How to handle mixed encoding in MapReduce Jobs
This feature is available in the Talend MapReduce Jobs since the version 5.6.2 of the Talend solutions with Big Data.
The tHDFSInput component needs to be used to read the source data containing mixed encoding.
In the version 5.6.2 of Talend Studio, the Activate advanced decoder check box has been added to the Advanced settings view of the MapReduce version of the tHDFSInput component to handle mixed encoding.
To properly use this feature, you need to proceed as follows.
The procedure described in this article is to explain this Activate advanced decoder feature only. Activating this feature alone does not allow your MapReduce Job to run successfully. You still need to properly design your Job and configure the connection to the Hadoop cluster to be used.
For further information about how to create a Talend MapReduce Job, see Designing MapReduce Jobs.
- Double-click tHDFSInput to open its Basic settings view.
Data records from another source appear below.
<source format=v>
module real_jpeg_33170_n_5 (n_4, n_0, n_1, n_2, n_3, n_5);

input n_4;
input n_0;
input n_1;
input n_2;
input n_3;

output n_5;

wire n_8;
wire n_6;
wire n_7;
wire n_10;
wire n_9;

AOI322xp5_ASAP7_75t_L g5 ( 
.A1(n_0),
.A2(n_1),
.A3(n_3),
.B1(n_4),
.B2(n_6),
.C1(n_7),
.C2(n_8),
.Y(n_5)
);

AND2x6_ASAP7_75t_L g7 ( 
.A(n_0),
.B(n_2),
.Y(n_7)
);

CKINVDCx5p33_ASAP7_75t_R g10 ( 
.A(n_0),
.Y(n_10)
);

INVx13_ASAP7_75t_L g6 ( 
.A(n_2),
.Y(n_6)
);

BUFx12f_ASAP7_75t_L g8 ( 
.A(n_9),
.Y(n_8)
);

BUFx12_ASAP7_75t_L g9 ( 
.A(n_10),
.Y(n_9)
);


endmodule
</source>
- Select the Custom encoding check box and from the Encoding drop-down list, select the option that corresponds to the delimiter encoding of the source data to be read. For example, UTF-8 .
- Click the Advanced settings tab to open its view and select the Activate advanced decoder check box.
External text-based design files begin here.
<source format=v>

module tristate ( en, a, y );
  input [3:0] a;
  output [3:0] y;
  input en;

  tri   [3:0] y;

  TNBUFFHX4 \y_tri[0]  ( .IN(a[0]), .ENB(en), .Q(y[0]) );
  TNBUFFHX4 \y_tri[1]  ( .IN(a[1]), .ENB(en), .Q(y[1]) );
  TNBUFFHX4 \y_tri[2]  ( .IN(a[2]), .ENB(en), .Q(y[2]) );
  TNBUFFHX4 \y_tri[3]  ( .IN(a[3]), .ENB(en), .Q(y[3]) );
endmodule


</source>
Now this tHDFSInput component is able to read the mixed encoding.
For further information about the other parameters of tHDFSInput , see tHDFSInput.Capabilities and limitations
This feature requires one of the mixed encoding types to be UTF-8.
The following table presents the encoding types which this feature has been tested to be able to successfully handle while the default decoder of tHDFSInput fails to.
|Principal encoding||Delimiter encoding||Default decoder||Advanced decoder||Comment|
|UTF-8||ISO-8859-15||The delimiter used is the thor letter ( þ ).|
|ISO-8859-15||UTF-8||The delimiter used is the thor letter ( þ ).|